**抽出テキスト**:
+ + + + + + +

結論 原査定を取り消す。 本願の意匠は,登録すべきものとする。
理由 第1 本願意匠
本願は,物品の部分について意匠登録を受けようとする平成27年(2015年)5月15日の意匠登録出願であって,その意匠(以下「本願意匠」という。)は,願書及び願書に添付した図面の記載によれば,意匠に係る物品は「電源供給器」であり,その形状,模様若しくは色彩又はこれらの結合(以下「形態」という。)は願書及び願書に添付した図面に記載されたとおりのものであって,「実線で表した部分が,部分意匠として意匠登録を受けようとする部分である。」としたものである(以下,本願において意匠登録を受けようとする部分を「本願意匠部分」という。)。(別紙第1参照)
すなわち,本願意匠部分は,放熱孔部の内周面及び吸気孔部の内周面であり,上記放熱孔部は電源供給器の上面の背面側左端付近に設けられ,上記吸気孔部は電源供給器の上面の正面側左端付近に設けられている。
また,上記放熱孔部は,中央に円形孔を配し,当該円形孔を取り囲む内側の環状孔(以下「内側環状孔群」という。)と,当該内側環状孔群を取り囲む外側の環状孔(以下「外側環状孔群」という。)から形成されている。そして,上記内側環状孔群は,環状に等間隔で配置された6個の湾曲した小さな長円孔(以下「小長円孔」という。)により形成され,各小長円孔は,上記円形孔を中心として,平面視において1時,3時,5時,7時,9時及び11時の位置に僅かに間隔を空けて設けられている。また,上記外側環状孔群は,上記内側環状孔群の外側に,環状に等間隔で配置された6個の湾曲した大きな長円孔(以下「大長円孔」という。)により形成され,各大長円孔は,上記円形孔を中心として,平面視において0時,2時,4時,6時,8時及び10時の位置に僅かに間隔を空けて設けられている。
また,上記吸気孔部は,平面視において上下方向に等間隔で設けられた13個のスリット状孔から形成され,各スリット状孔は,左右に細長い形状を有している。

+ + + + + + +

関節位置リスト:

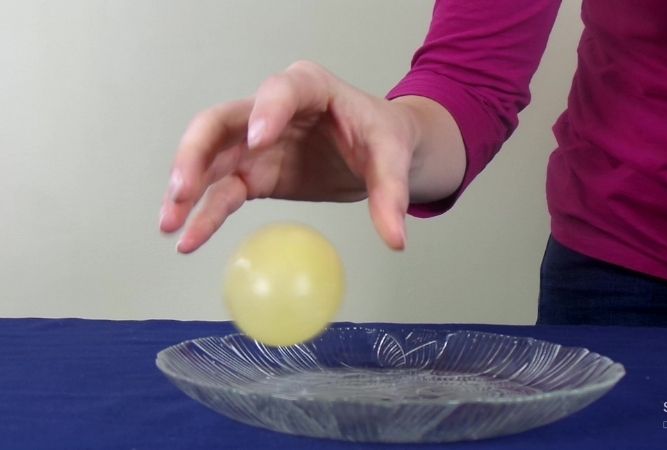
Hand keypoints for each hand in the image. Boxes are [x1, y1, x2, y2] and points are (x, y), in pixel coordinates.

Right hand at [159, 61, 418, 252]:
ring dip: (186, 189)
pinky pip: (223, 191)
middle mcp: (272, 111)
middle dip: (196, 153)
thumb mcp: (393, 159)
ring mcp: (256, 143)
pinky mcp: (254, 173)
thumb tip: (395, 240)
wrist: (379, 153)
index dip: (266, 112)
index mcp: (310, 89)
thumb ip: (390, 195)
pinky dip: (204, 213)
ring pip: (209, 158)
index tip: (257, 140)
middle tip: (183, 188)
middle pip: (221, 122)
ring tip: (169, 223)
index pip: (281, 91)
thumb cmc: (383, 138)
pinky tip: (188, 237)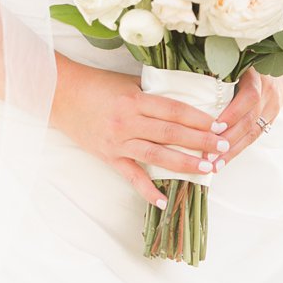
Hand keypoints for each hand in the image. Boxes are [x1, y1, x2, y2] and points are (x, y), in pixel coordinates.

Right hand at [52, 60, 231, 207]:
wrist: (60, 94)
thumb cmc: (94, 85)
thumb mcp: (126, 82)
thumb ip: (152, 93)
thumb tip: (183, 101)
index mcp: (134, 100)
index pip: (174, 110)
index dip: (198, 119)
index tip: (219, 125)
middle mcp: (127, 122)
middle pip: (171, 133)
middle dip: (200, 141)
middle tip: (223, 146)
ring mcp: (118, 142)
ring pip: (157, 155)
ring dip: (184, 163)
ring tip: (207, 168)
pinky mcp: (109, 156)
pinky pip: (132, 176)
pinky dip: (148, 190)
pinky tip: (165, 200)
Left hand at [212, 67, 282, 165]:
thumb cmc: (251, 62)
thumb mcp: (240, 61)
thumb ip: (223, 69)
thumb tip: (190, 80)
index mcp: (258, 78)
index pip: (249, 97)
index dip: (233, 113)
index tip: (214, 127)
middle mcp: (267, 96)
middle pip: (249, 121)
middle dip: (228, 140)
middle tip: (208, 155)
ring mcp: (271, 109)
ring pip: (252, 134)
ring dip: (232, 151)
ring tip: (214, 165)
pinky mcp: (270, 120)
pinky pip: (254, 137)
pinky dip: (238, 149)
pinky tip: (223, 161)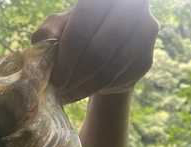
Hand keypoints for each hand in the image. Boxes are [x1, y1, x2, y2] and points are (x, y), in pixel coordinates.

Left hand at [31, 0, 158, 102]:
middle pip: (97, 53)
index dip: (65, 60)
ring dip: (84, 88)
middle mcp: (131, 8)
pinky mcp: (146, 60)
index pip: (81, 30)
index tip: (54, 80)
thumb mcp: (59, 30)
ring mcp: (144, 33)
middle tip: (60, 90)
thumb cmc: (78, 35)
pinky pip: (118, 82)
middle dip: (74, 77)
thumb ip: (48, 34)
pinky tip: (84, 90)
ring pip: (109, 71)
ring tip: (68, 94)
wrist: (105, 53)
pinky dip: (96, 91)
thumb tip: (44, 48)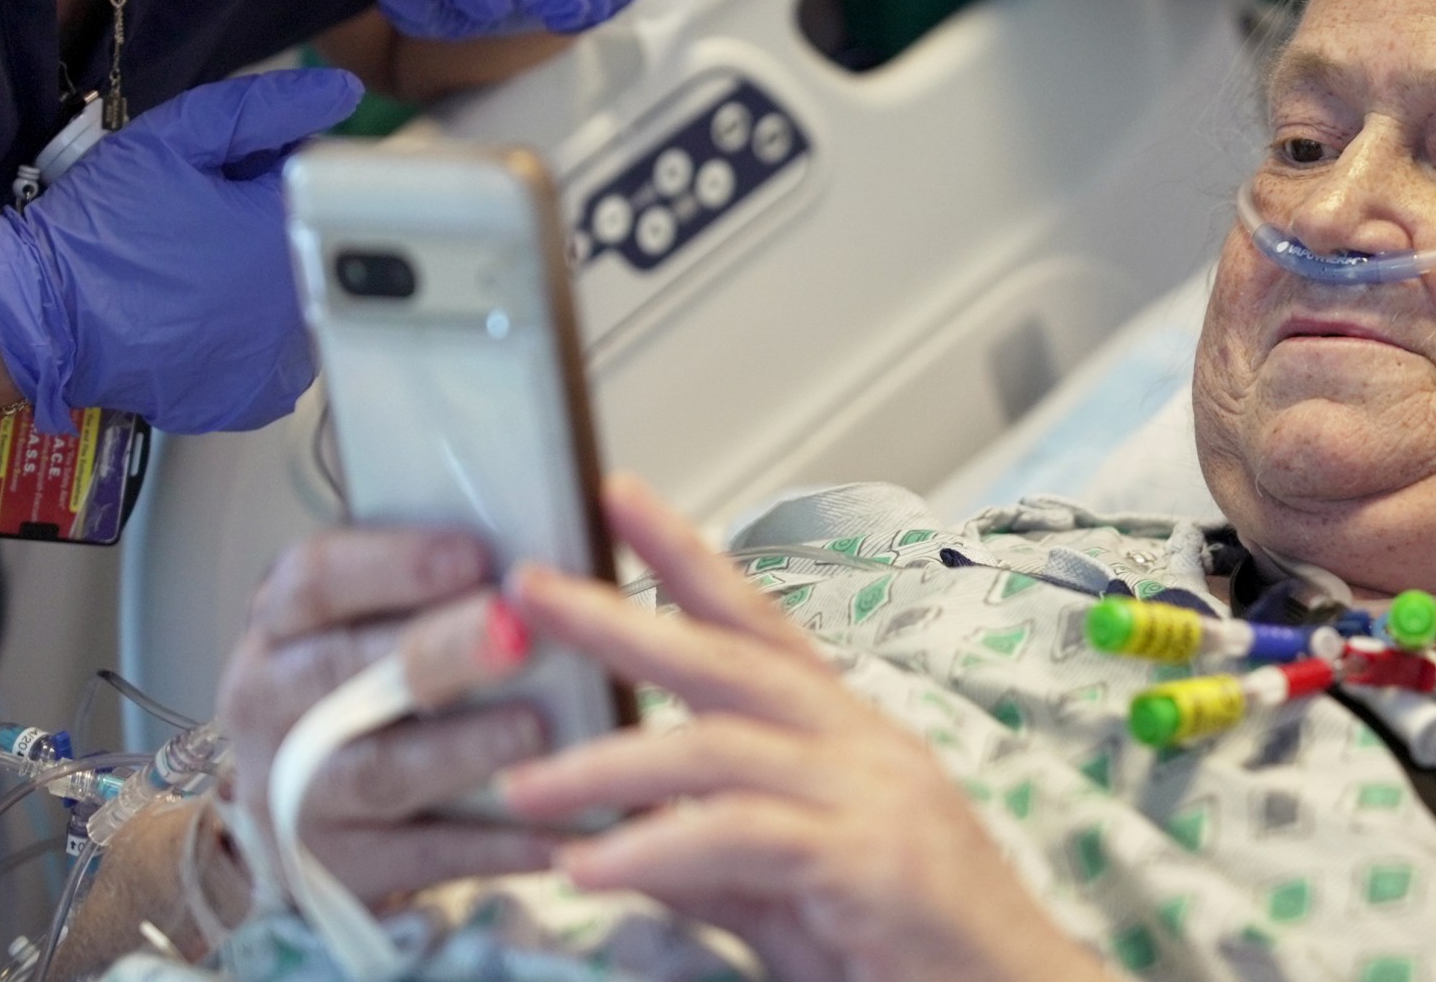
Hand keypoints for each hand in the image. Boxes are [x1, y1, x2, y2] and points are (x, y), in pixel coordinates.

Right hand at [0, 70, 361, 434]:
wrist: (41, 315)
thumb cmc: (104, 226)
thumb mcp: (175, 140)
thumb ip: (263, 111)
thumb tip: (341, 93)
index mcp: (291, 230)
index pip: (325, 182)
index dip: (279, 173)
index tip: (235, 179)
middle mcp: (303, 301)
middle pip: (315, 245)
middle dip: (274, 227)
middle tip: (204, 229)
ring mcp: (281, 358)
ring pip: (300, 302)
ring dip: (268, 283)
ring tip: (199, 275)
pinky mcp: (254, 397)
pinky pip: (273, 358)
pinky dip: (249, 337)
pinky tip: (204, 319)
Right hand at [217, 528, 557, 906]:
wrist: (299, 811)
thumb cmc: (357, 686)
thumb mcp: (364, 622)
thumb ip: (429, 590)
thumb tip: (541, 556)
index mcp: (282, 625)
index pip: (314, 580)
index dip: (392, 565)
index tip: (473, 556)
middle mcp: (271, 703)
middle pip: (344, 672)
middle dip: (438, 652)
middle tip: (517, 637)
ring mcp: (295, 791)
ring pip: (379, 770)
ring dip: (464, 749)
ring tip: (538, 729)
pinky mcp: (340, 866)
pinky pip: (424, 855)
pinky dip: (495, 843)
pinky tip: (559, 830)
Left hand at [502, 478, 1105, 981]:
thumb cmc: (911, 949)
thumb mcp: (790, 894)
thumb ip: (710, 860)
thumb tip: (618, 839)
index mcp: (849, 735)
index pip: (759, 623)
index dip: (689, 556)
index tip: (618, 498)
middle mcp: (865, 745)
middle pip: (730, 657)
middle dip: (624, 618)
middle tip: (532, 589)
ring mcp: (875, 796)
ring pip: (721, 747)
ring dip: (610, 766)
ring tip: (524, 789)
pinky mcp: (872, 862)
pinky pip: (743, 836)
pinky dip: (656, 850)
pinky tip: (591, 871)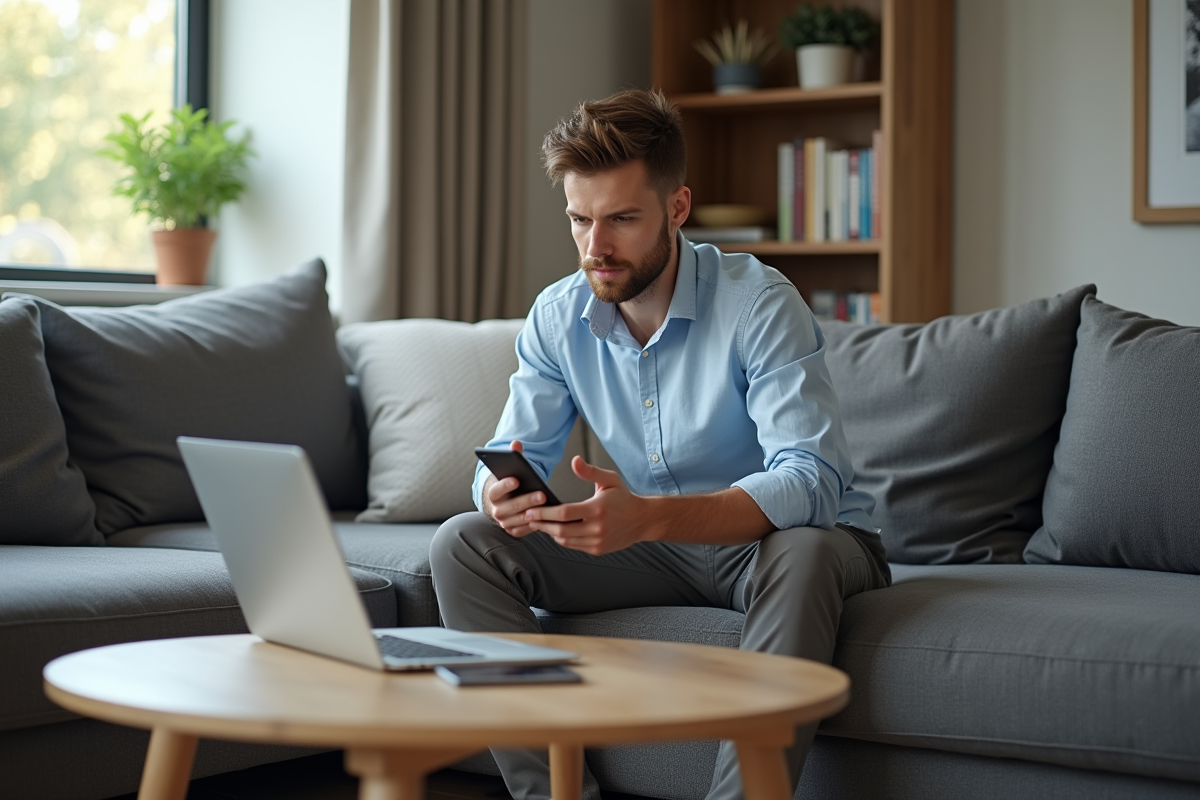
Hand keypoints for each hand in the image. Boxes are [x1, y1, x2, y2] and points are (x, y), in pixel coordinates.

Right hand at [483, 441, 548, 536]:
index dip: (505, 485)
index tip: (517, 479)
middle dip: (527, 500)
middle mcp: (496, 510)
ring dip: (533, 515)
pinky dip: (535, 525)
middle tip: (542, 495)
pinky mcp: (514, 531)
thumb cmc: (512, 484)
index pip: (496, 490)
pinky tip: (548, 519)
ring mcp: (505, 522)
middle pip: (510, 507)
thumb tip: (516, 443)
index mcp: (493, 494)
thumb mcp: (512, 470)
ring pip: (519, 520)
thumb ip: (514, 457)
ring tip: (548, 508)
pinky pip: (525, 530)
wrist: (507, 503)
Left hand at [523, 457, 657, 555]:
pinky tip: (554, 530)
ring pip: (565, 540)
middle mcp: (597, 528)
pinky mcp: (597, 550)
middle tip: (528, 517)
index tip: (531, 509)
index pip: (564, 513)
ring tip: (538, 523)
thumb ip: (590, 471)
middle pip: (561, 529)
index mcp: (597, 509)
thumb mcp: (610, 479)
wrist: (642, 520)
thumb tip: (574, 461)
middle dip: (541, 524)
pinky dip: (562, 538)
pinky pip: (573, 545)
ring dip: (549, 532)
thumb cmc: (624, 498)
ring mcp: (597, 541)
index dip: (545, 512)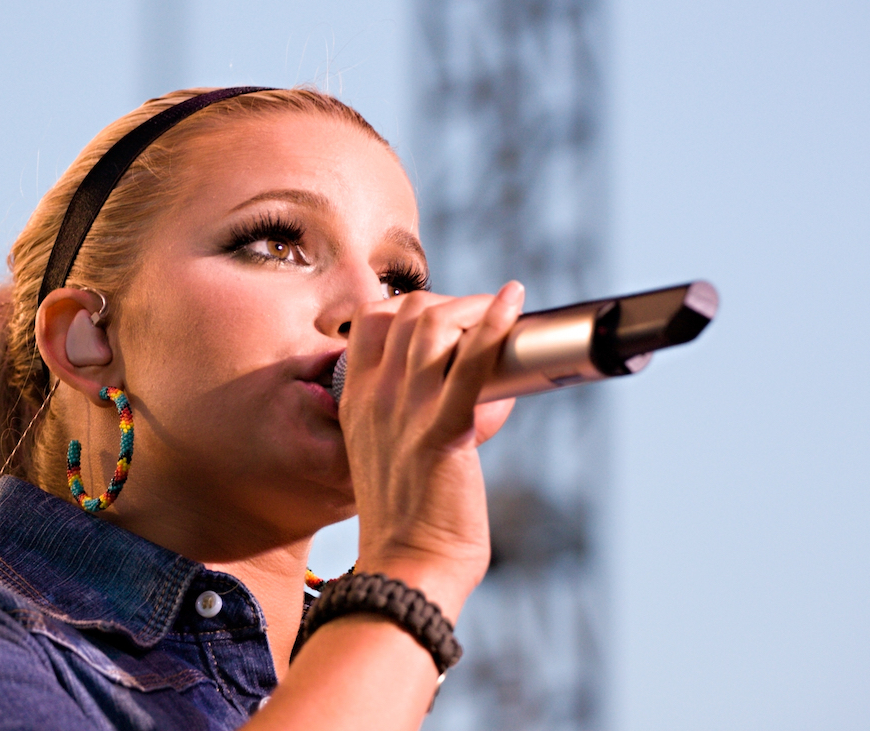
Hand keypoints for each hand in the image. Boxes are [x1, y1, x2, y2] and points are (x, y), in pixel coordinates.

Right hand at [339, 281, 524, 619]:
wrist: (406, 567)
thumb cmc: (409, 518)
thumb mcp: (386, 452)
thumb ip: (409, 415)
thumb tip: (471, 388)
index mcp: (356, 401)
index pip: (371, 322)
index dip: (411, 306)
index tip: (445, 317)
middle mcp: (375, 398)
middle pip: (407, 312)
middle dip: (450, 302)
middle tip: (483, 317)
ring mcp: (405, 412)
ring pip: (434, 325)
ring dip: (475, 308)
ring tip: (504, 313)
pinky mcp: (443, 432)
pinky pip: (470, 364)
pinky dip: (495, 326)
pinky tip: (513, 304)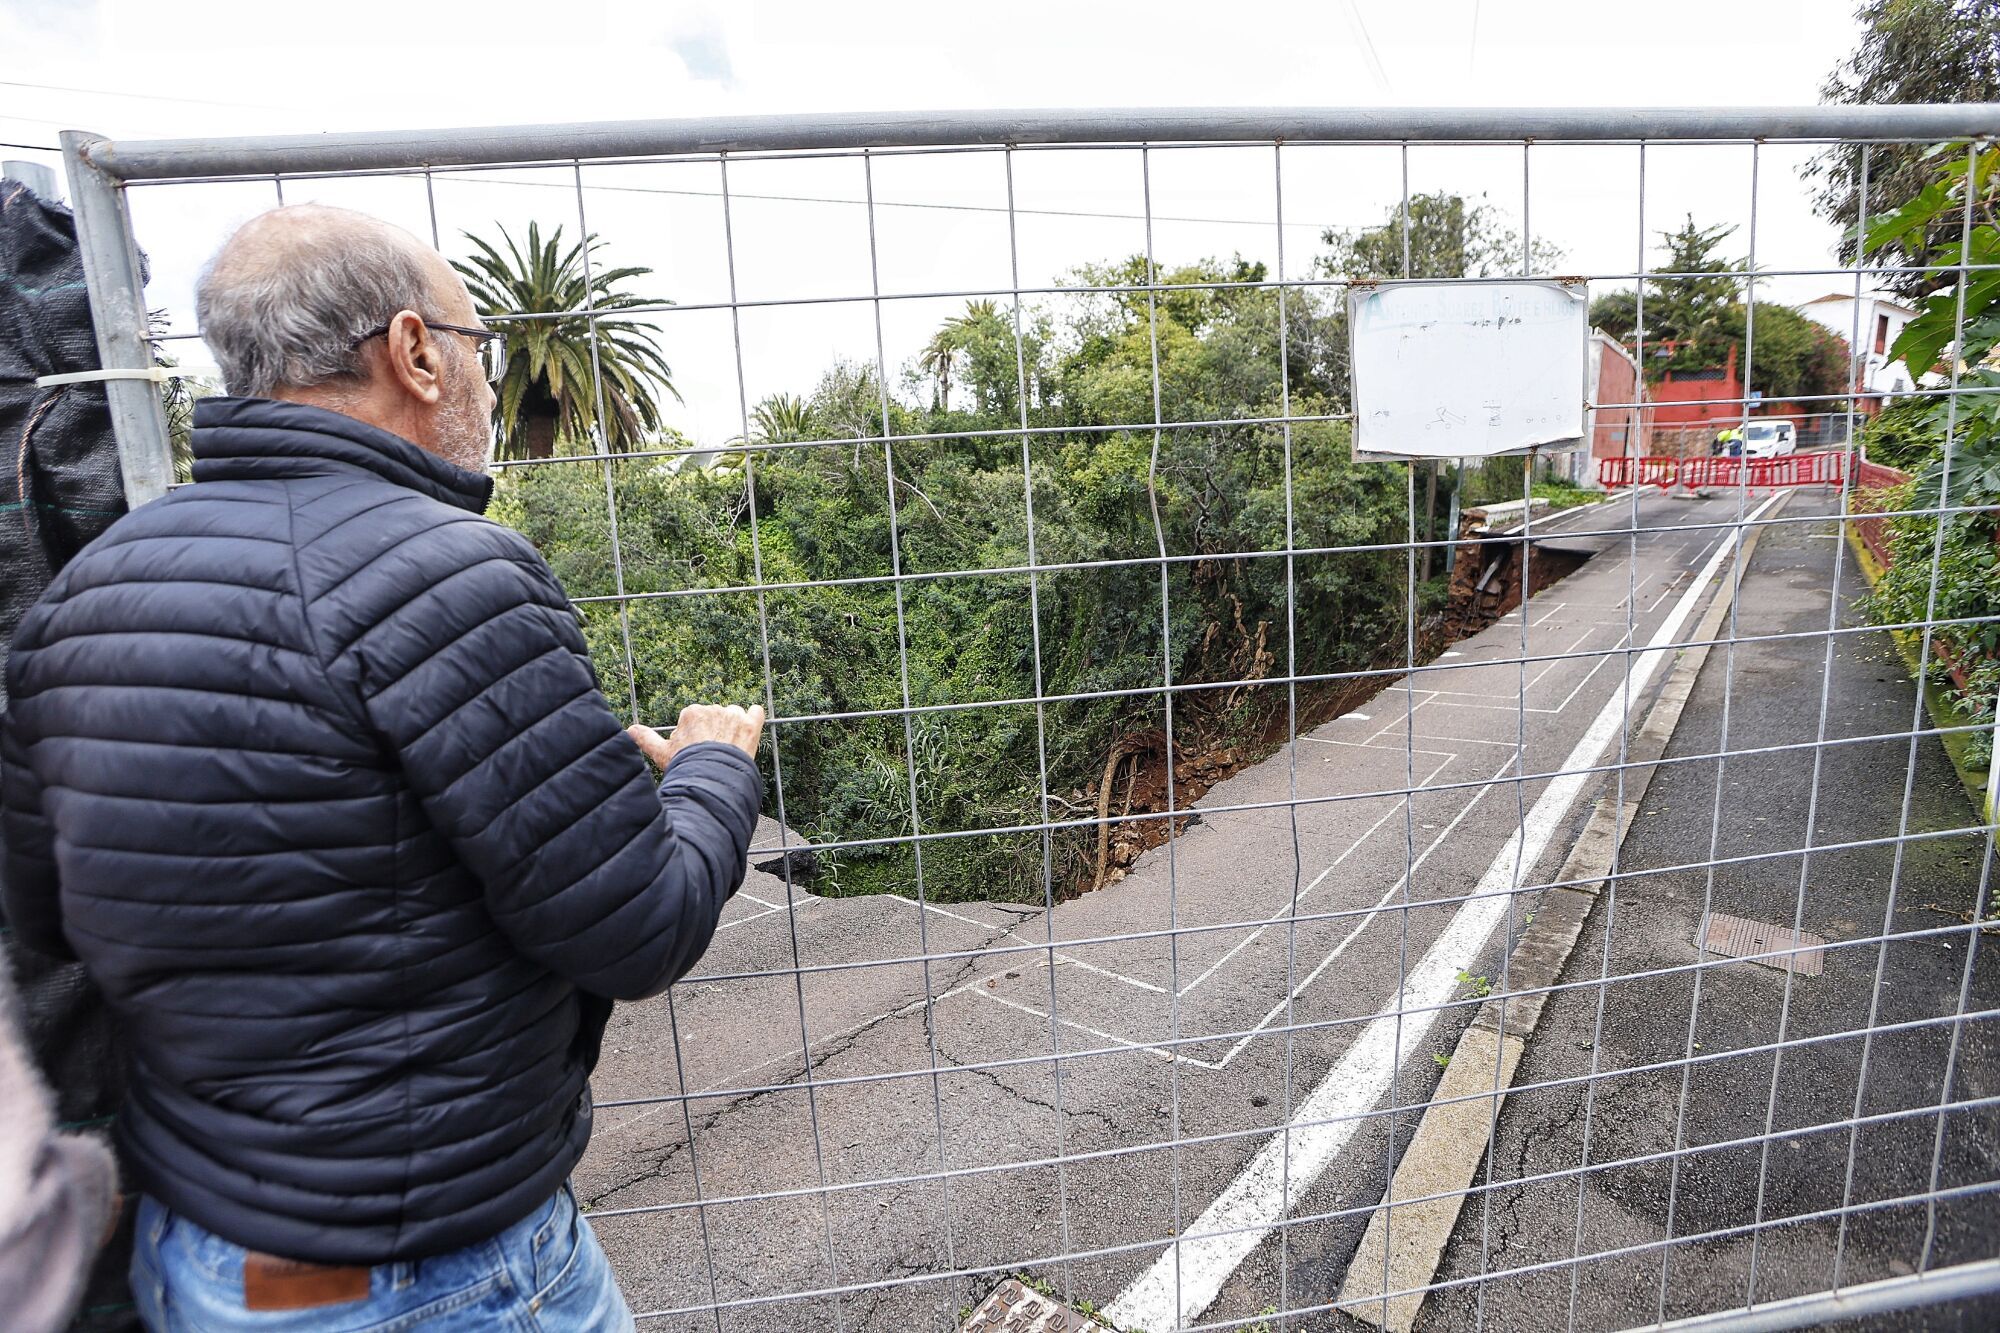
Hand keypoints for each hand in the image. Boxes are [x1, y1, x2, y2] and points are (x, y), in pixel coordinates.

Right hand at [627, 703, 764, 768]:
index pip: (696, 721)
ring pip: (734, 717)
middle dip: (714, 733)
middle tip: (712, 754)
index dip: (695, 737)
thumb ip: (646, 739)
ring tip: (728, 750)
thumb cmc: (686, 767)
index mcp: (691, 712)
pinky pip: (756, 712)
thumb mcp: (661, 753)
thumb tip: (629, 730)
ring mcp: (733, 715)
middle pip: (715, 719)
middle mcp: (712, 708)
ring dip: (733, 728)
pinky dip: (754, 718)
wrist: (712, 780)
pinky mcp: (751, 724)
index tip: (696, 751)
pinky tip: (750, 730)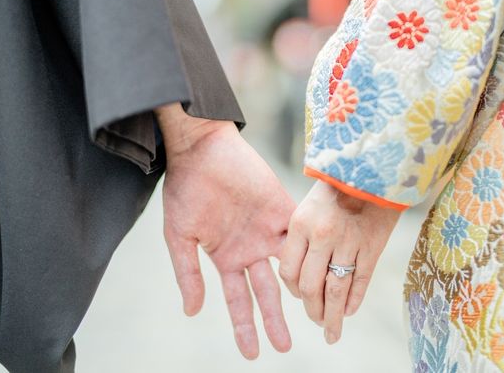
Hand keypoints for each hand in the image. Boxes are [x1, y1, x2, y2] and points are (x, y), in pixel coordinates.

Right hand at [157, 104, 295, 358]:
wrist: (201, 150)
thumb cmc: (185, 190)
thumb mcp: (180, 236)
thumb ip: (188, 273)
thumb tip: (192, 312)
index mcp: (226, 256)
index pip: (238, 299)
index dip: (244, 326)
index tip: (252, 353)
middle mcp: (250, 247)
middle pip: (267, 291)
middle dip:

+ + + + + + +

上の抽出テキストでは、電源供給器の吸気孔部はいくつのスリット状孔から形成されているか。

**出力結果**: 13個のスリット状孔から形成されている。